Heute morgen ging es schon wieder früh los, Streckenkarte voranbringen. Die Strecke nach Le Grau du Roi hat einen frankreich-typischen, "optimierten" Fahrplan.

Erst bin ich von einer geringen Nutzung der beiden Baleines ausgegangen, kurz vor Nîmes war der Zug aber dann doch voll...

#LeHavreLaMer

Am Sonntag war dann aus Sparsamkeit ein frühes Aufstehen angesagt. Um kurz nach sieben ging es zum Gare de Lyon, und von dort direkt ans Meer.

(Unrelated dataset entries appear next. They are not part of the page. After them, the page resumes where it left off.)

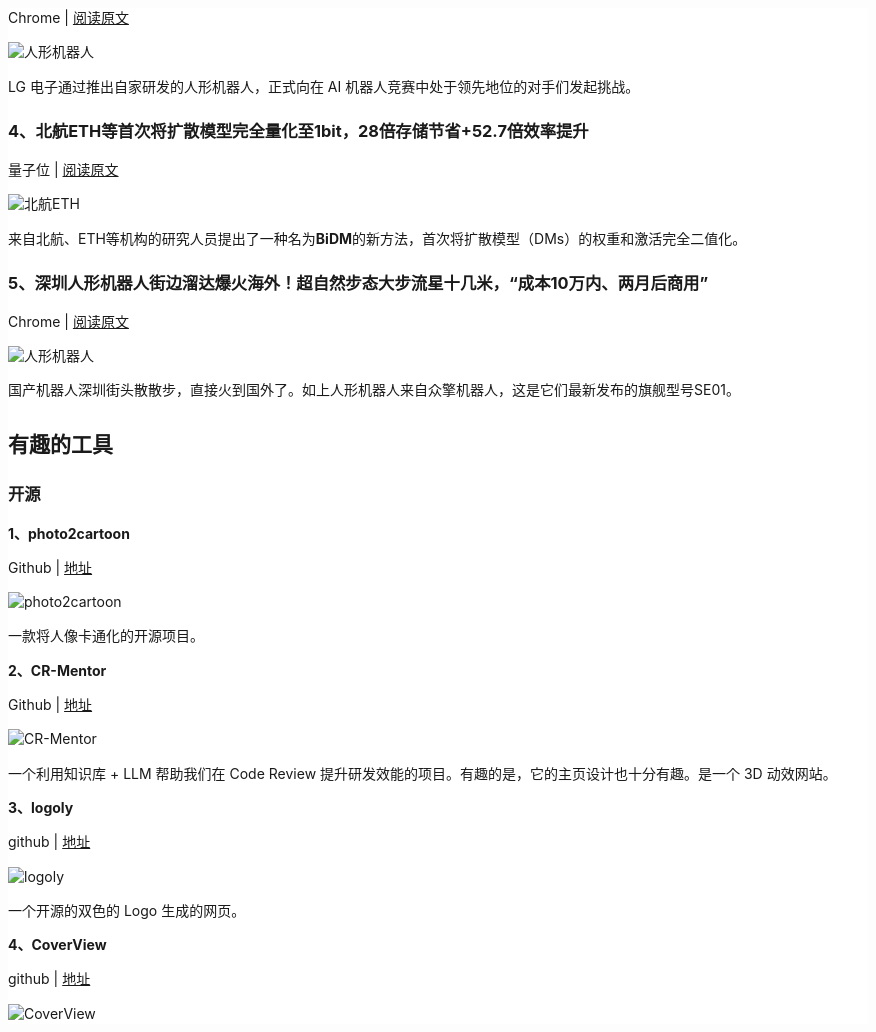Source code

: Chrome | [阅读原文](https://www.ithome.com/0/824/202.htm)

![人形机器人](https://guizimo.oss-cn-shanghai.aliyuncs.com/img/image-20250113213508678.png)

LG 电子通过推出自家研发的人形机器人，正式向在 AI 机器人竞赛中处于领先地位的对手们发起挑战。

### 4、北航ETH等首次将扩散模型完全量化至1bit，28倍存储节省+52.7倍效率提升

量子位 | [阅读原文](https://www.qbitai.com/2025/01/243299.html)

![北航ETH](https://guizimo.oss-cn-shanghai.aliyuncs.com/img/image-20250113213745910.png)

来自北航、ETH等机构的研究人员提出了一种名为**BiDM**的新方法，首次将扩散模型（DMs）的权重和激活完全二值化。

### 5、深圳人形机器人街边溜达爆火海外！超自然步态大步流星十几米，“成本10万内、两月后商用”

Chrome | [阅读原文](https://www.qbitai.com/2025/01/243374.html)

![人形机器人](https://guizimo.oss-cn-shanghai.aliyuncs.com/img/image-20250113214927425.png)

国产机器人深圳街头散散步，直接火到国外了。如上人形机器人来自众擎机器人，这是它们最新发布的旗舰型号SE01。

## 有趣的工具

### 开源

**1、photo2cartoon**

Github | [地址](https://github.com/minivision-ai/photo2cartoon)

![photo2cartoon](https://guizimo.oss-cn-shanghai.aliyuncs.com/img/image-20250110113633514.png)

一款将人像卡通化的开源项目。

**2、CR-Mentor**

Github | [地址](https://cr-mentor.top/)

![CR-Mentor](https://guizimo.oss-cn-shanghai.aliyuncs.com/img/image-20250110114308683.png)

一个利用知识库 + LLM 帮助我们在 Code Review 提升研发效能的项目。有趣的是，它的主页设计也十分有趣。是一个 3D 动效网站。

**3、logoly**

github | [地址](https://github.com/bestony/logoly)

![logoly](https://guizimo.oss-cn-shanghai.aliyuncs.com/img/image-20250110162437981.png)

一个开源的双色的 Logo 生成的网页。

**4、CoverView**

github | [地址](https://github.com/rutikwankhade/CoverView)

![CoverView](https://guizimo.oss-cn-shanghai.aliyuncs.com/img/image-20250110162700610.png)
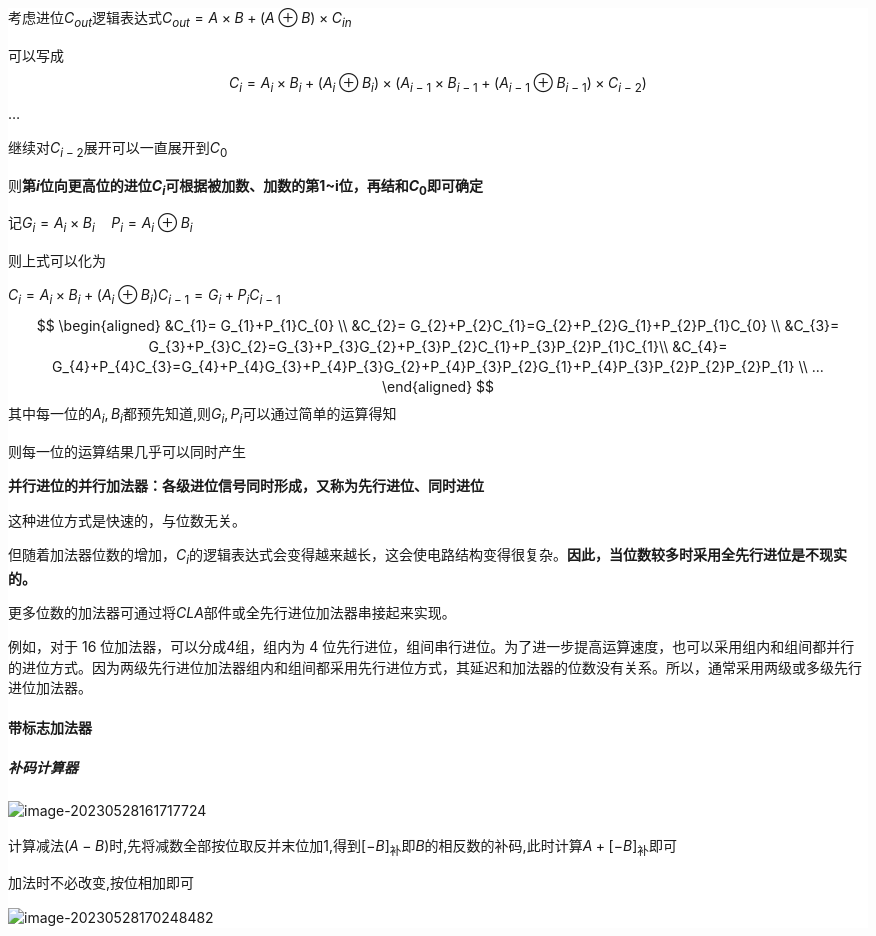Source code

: 考虑进位$C_{out}$逻辑表达式$C_{out}=A\times B+(A\oplus B)\times C_{in}$

可以写成
$$
C_{i}=A_{i}\times B_{i}+(A_{i}\oplus B_{i})\times (A_{i-1}\times B_{i-1}+(A_{i-1}\oplus B_{i-1})\times C_{i-2})
$$
…

继续对$C_{i-2}$展开可以一直展开到$C_0$

则**第$i$位向更高位的进位$C_{i}$可根据被加数、加数的第1~i位，再结和$C_{0}$即可确定**

记$G_{i}=A_{i}\times B_{i} \quad P_{i}=A_{i} \oplus B_{i}$

则上式可以化为

$C_{i}=A_{i}\times B_{i}+\left(A_{i} \oplus B_{i}\right) C_{i-1}=G_{i}+P_{i} C_{i-1}$
$$
\begin{aligned}
&C_{1}= G_{1}+P_{1}C_{0}  \\
&C_{2}= G_{2}+P_{2}C_{1}=G_{2}+P_{2}G_{1}+P_{2}P_{1}C_{0}  \\
&C_{3}= G_{3}+P_{3}C_{2}=G_{3}+P_{3}G_{2}+P_{3}P_{2}C_{1}+P_{3}P_{2}P_{1}C_{1}\\
&C_{4}= G_{4}+P_{4}C_{3}=G_{4}+P_{4}G_{3}+P_{4}P_{3}G_{2}+P_{4}P_{3}P_{2}G_{1}+P_{4}P_{3}P_{2}P_{2}P_{2}P_{1}  \\
...
\end{aligned}
$$
其中每一位的$A_{i}, B_{i}$都预先知道,则$G_{i},P_{i}$可以通过简单的运算得知

则每一位的运算结果几乎可以同时产生

**并行进位的并行加法器：各级进位信号同时形成，又称为先行进位、同时进位**



这种进位方式是快速的，与位数无关。

但随着加法器位数的增加，$C_{i}$的逻辑表达式会变得越来越长，这会使电路结构变得很复杂。**因此，当位数较多时采用全先行进位是不现实的。**



更多位数的加法器可通过将$CLA$部件或全先行进位加法器串接起来实现。 

例如，对于 16 位加法器，可以分成4组，组内为 4 位先行进位，组间串行进位。为了进一步提高运算速度，也可以采用组内和组间都并行的进位方式。因为两级先行进位加法器组内和组间都采用先行进位方式，其延迟和加法器的位数没有关系。所以，通常采用两级或多级先行进位加法器。



#### 带标志加法器

##### 补码计算器

![image-20230528161717724](https://trouvaille-oss.oss-cn-beijing.aliyuncs.com/picList/image-20230528161717724.png)

计算减法$(A-B)$时,先将减数全部按位取反并末位加1,得到$[-B]_{\text{补}}$即$B$的相反数的补码,此时计算$A+[-B]_{\text{补}}$即可 

加法时不必改变,按位相加即可

![image-20230528170248482](https://trouvaille-oss.oss-cn-beijing.aliyuncs.com/picList/image-20230528170248482.png)
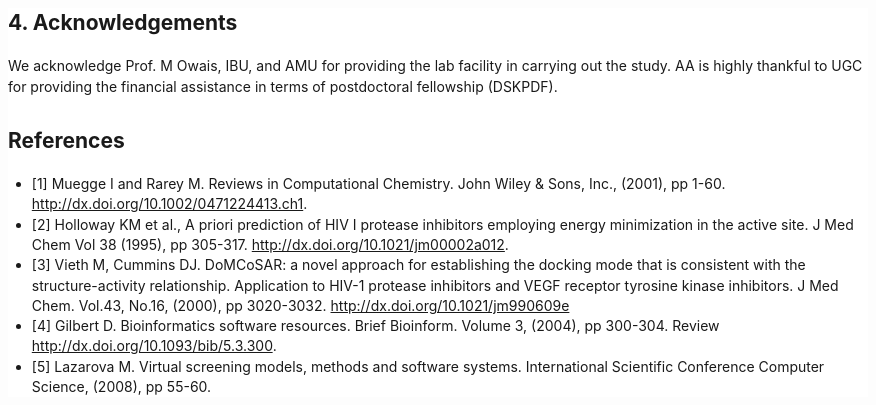 ## 4. Acknowledgements
We acknowledge Prof. M Owais, IBU, and AMU for providing the lab facility in carrying out the study. AA is highly
thankful to UGC for providing the financial assistance in terms of postdoctoral fellowship (DSKPDF).

## References
- [1] Muegge I and Rarey M. Reviews in Computational Chemistry. John Wiley & Sons, Inc., (2001), pp 1-60.
http://dx.doi.org/10.1002/0471224413.ch1.
- [2] Holloway KM et al., A priori prediction of HIV I protease inhibitors employing energy minimization in the active site. J Med Chem Vol 38 (1995), pp 305-317. http://dx.doi.org/10.1021/jm00002a012.
- [3] Vieth M, Cummins DJ. DoMCoSAR: a novel approach for establishing the docking mode that is consistent with the structure-activity relationship. Application to HIV-1 protease inhibitors and VEGF receptor tyrosine kinase inhibitors. J Med Chem. Vol.43, No.16, (2000), pp 3020-3032. http://dx.doi.org/10.1021/jm990609e
- [4] Gilbert D. Bioinformatics software resources. Brief Bioinform. Volume 3, (2004), pp 300-304. Review http://dx.doi.org/10.1093/bib/5.3.300.
- [5] Lazarova M. Virtual screening models, methods and software systems. International Scientific Conference Computer Science, (2008), pp 55-60.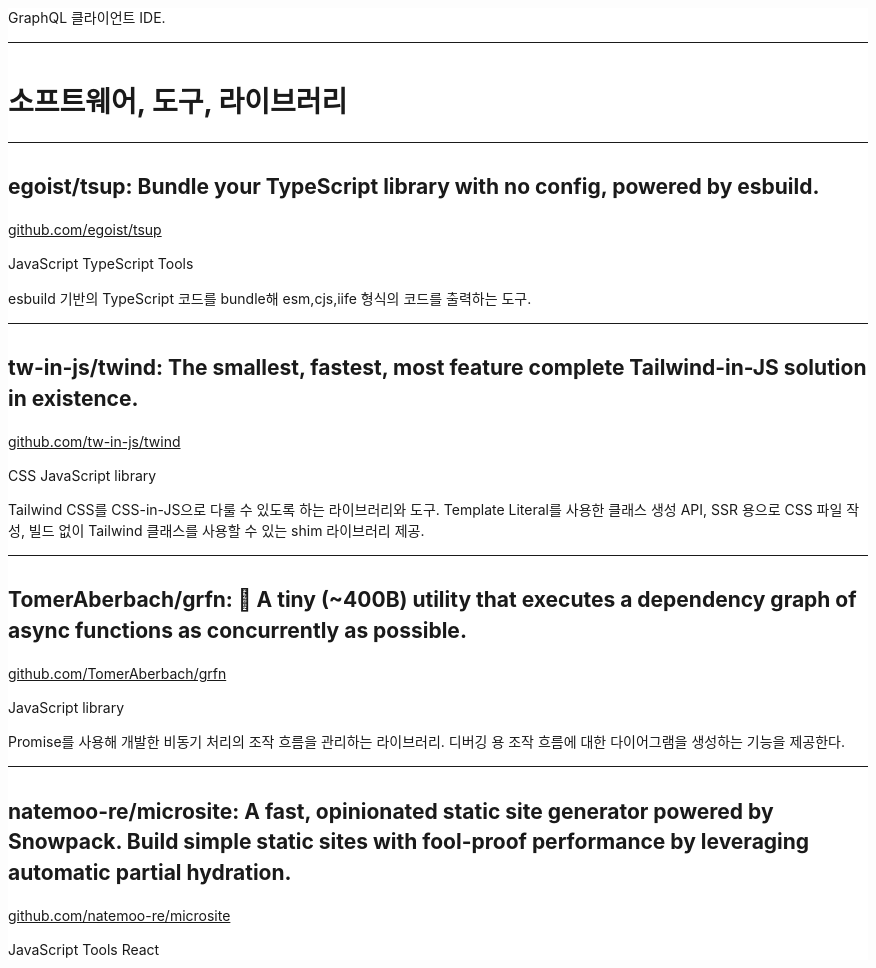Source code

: GraphQL 클라이언트 IDE.


----
<h1 class="site-genre">소프트웨어, 도구, 라이브러리</h1>

----

## egoist/tsup: Bundle your TypeScript library with no config, powered by esbuild.
[github.com/egoist/tsup](https://github.com/egoist/tsup "egoist/tsup: Bundle your TypeScript library with no config, powered by esbuild.")
<p class="jser-tags jser-tag-icon"><span class="jser-tag">JavaScript</span> <span class="jser-tag">TypeScript</span> <span class="jser-tag">Tools</span></p>

esbuild 기반의 TypeScript 코드를 bundle해 esm,cjs,iife 형식의 코드를 출력하는 도구.


----

## tw-in-js/twind: The smallest, fastest, most feature complete Tailwind-in-JS solution in existence.
[github.com/tw-in-js/twind](https://github.com/tw-in-js/twind "tw-in-js/twind: The smallest, fastest, most feature complete Tailwind-in-JS solution in existence.")
<p class="jser-tags jser-tag-icon"><span class="jser-tag">CSS</span> <span class="jser-tag">JavaScript</span> <span class="jser-tag">library</span></p>

Tailwind CSS를 CSS-in-JS으로 다룰 수 있도록 하는 라이브러리와 도구.
Template Literal를 사용한 클래스 생성 API, SSR 용으로 CSS 파일 작성, 빌드 없이 Tailwind 클래스를 사용할 수 있는 shim 라이브러리 제공.


----

## TomerAberbach/grfn: 🦅 A tiny (~400B) utility that executes a dependency graph of async functions as concurrently as possible.
[github.com/TomerAberbach/grfn](https://github.com/TomerAberbach/grfn "TomerAberbach/grfn: 🦅 A tiny (~400B) utility that executes a dependency graph of async functions as concurrently as possible.")
<p class="jser-tags jser-tag-icon"><span class="jser-tag">JavaScript</span> <span class="jser-tag">library</span></p>

Promise를 사용해 개발한 비동기 처리의 조작 흐름을 관리하는 라이브러리.
디버깅 용 조작 흐름에 대한 다이어그램을 생성하는 기능을 제공한다.


----

## natemoo-re/microsite: A fast, opinionated static site generator powered by Snowpack. Build simple static sites with fool-proof performance by leveraging automatic partial hydration.
[github.com/natemoo-re/microsite](https://github.com/natemoo-re/microsite "natemoo-re/microsite: A fast, opinionated static site generator powered by Snowpack. Build simple static sites with fool-proof performance by leveraging automatic partial hydration.")
<p class="jser-tags jser-tag-icon"><span class="jser-tag">JavaScript</span> <span class="jser-tag">Tools</span> <span class="jser-tag">React</span></p>
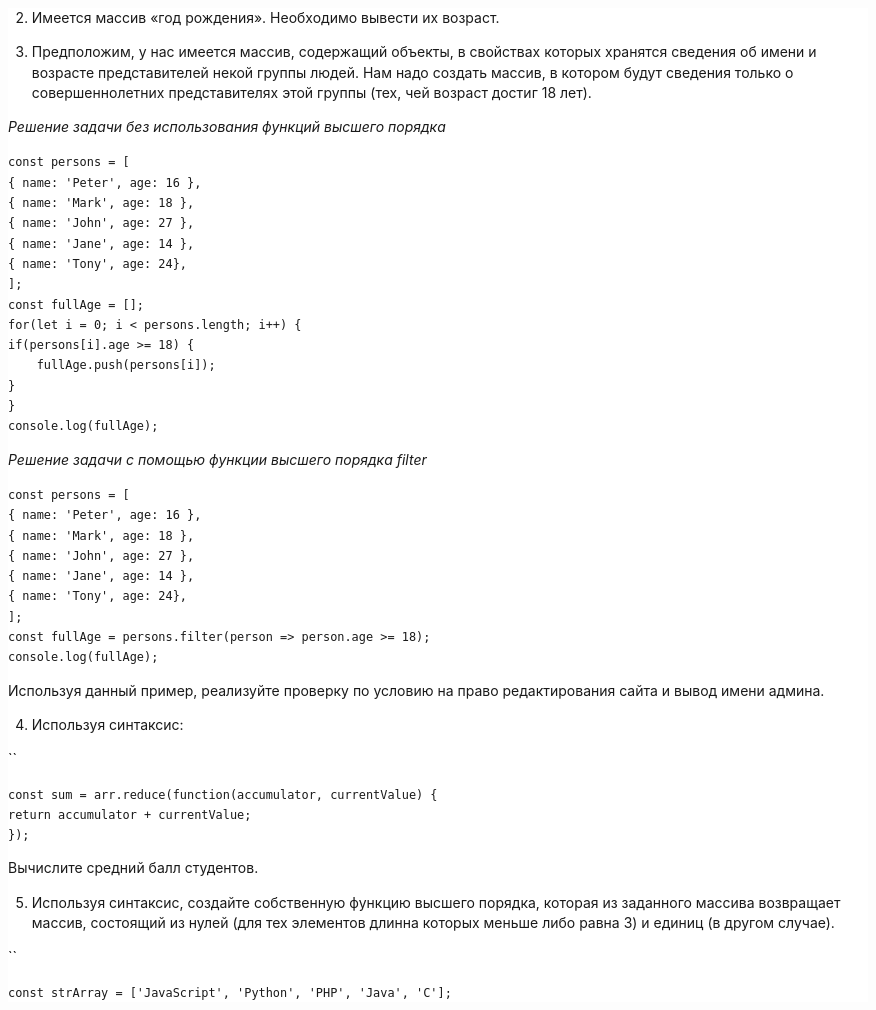 2. Имеется массив «год рождения». Необходимо вывести их возраст.

3. Предположим, у нас имеется массив, содержащий объекты, в свойствах которых хранятся сведения об имени и возрасте представителей некой группы людей. 
Нам надо создать массив, в котором будут сведения только о совершеннолетних представителях этой группы (тех, чей возраст достиг 18 лет).

*Решение задачи без использования функций высшего порядка*

    const persons = [
    { name: 'Peter', age: 16 },
    { name: 'Mark', age: 18 },
    { name: 'John', age: 27 },
    { name: 'Jane', age: 14 },
    { name: 'Tony', age: 24},
    ];
    const fullAge = [];
    for(let i = 0; i < persons.length; i++) {
    if(persons[i].age >= 18) {
        fullAge.push(persons[i]);
    }
    }
    console.log(fullAge);

*Решение задачи с помощью функции высшего порядка filter*

    const persons = [
    { name: 'Peter', age: 16 },
    { name: 'Mark', age: 18 },
    { name: 'John', age: 27 },
    { name: 'Jane', age: 14 },
    { name: 'Tony', age: 24},
    ];
    const fullAge = persons.filter(person => person.age >= 18);
    console.log(fullAge);

Используя данный пример, реализуйте проверку по условию на право редактирования сайта и вывод имени админа.

4. Используя синтаксис:

``

    const sum = arr.reduce(function(accumulator, currentValue) {
    return accumulator + currentValue;
    });

Вычислите средний балл студентов.

5. Используя синтаксис, создайте собственную функцию высшего порядка, которая из заданного массива возвращает массив, состоящий из нулей (для тех элементов длинна которых меньше либо равна 3) и единиц (в другом случае).

``

    const strArray = ['JavaScript', 'Python', 'PHP', 'Java', 'C'];
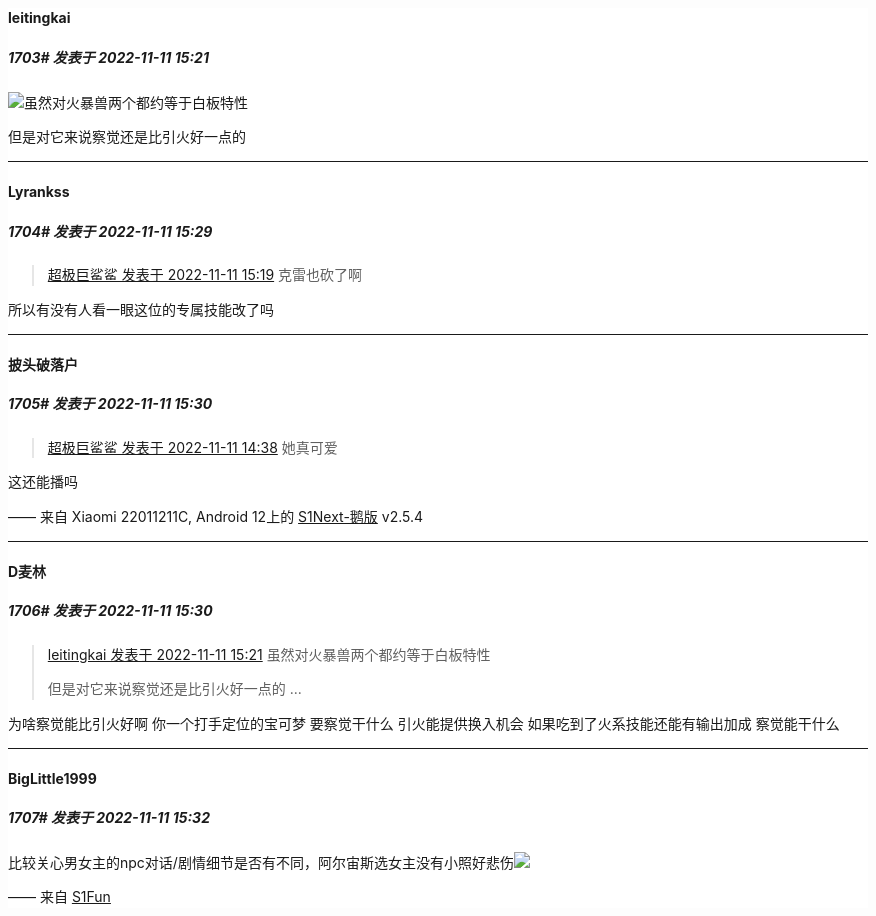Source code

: ####  leitingkai  
##### 1703#       发表于 2022-11-11 15:21

<img src="https://static.saraba1st.com/image/smiley/face2017/067.png" referrerpolicy="no-referrer">虽然对火暴兽两个都约等于白板特性

但是对它来说察觉还是比引火好一点的

*****

####  Lyrankss  
##### 1704#       发表于 2022-11-11 15:29

<blockquote><a href="httphttps://bbs.saraba1st.com/2b/forum.php?mod=redirect&amp;goto=findpost&amp;pid=58387931&amp;ptid=2103700" target="_blank">超极巨鲨鲨 发表于 2022-11-11 15:19</a>
克雷也砍了啊</blockquote>
所以有没有人看一眼这位的专属技能改了吗

*****

####  披头破落户  
##### 1705#       发表于 2022-11-11 15:30

<blockquote><a href="httphttps://bbs.saraba1st.com/2b/forum.php?mod=redirect&amp;goto=findpost&amp;pid=58387521&amp;ptid=2103700" target="_blank">超极巨鲨鲨 发表于 2022-11-11 14:38</a>
她真可爱</blockquote>
这还能播吗

—— 来自 Xiaomi 22011211C, Android 12上的 [S1Next-鹅版](https://github.com/ykrank/S1-Next/releases) v2.5.4



*****

####  D麦林  
##### 1706#       发表于 2022-11-11 15:30

<blockquote><a href="httphttps://bbs.saraba1st.com/2b/forum.php?mod=redirect&amp;goto=findpost&amp;pid=58387963&amp;ptid=2103700" target="_blank">leitingkai 发表于 2022-11-11 15:21</a>
虽然对火暴兽两个都约等于白板特性

但是对它来说察觉还是比引火好一点的 ...</blockquote>
为啥察觉能比引火好啊
你一个打手定位的宝可梦 要察觉干什么
引火能提供换入机会 如果吃到了火系技能还能有输出加成
察觉能干什么

*****

####  BigLittle1999  
##### 1707#       发表于 2022-11-11 15:32

比较关心男女主的npc对话/剧情细节是否有不同，阿尔宙斯选女主没有小照好悲伤<img src="https://static.saraba1st.com/image/smiley/face2017/213.gif" referrerpolicy="no-referrer">

—— 来自 [S1Fun](https://s1fun.koalcat.com)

Gute vier Stunden später war damn auch die LGV Nimes - Montpellier erfolgreich befahren, in Sète gab es den ersten Zwischenstopp.

Hier war dann SNCF at its best angesagt: Auf -aktuell- nicht benutzten Bahnsteigen stehen ist gefährlich, und daher verboten. Zu weit vom einfahrenden Zug (mit nur 15 Minuten Aufenthalt!) stehen ist gefährlich, und daher möge ich mich doch bitte woanders aufstellen. Mais Oui, dann mache ich das alles.

Immerhin durfte ich die Bahnhofskatze aus der Ferne fotografieren (bestimmt gefährlich!)...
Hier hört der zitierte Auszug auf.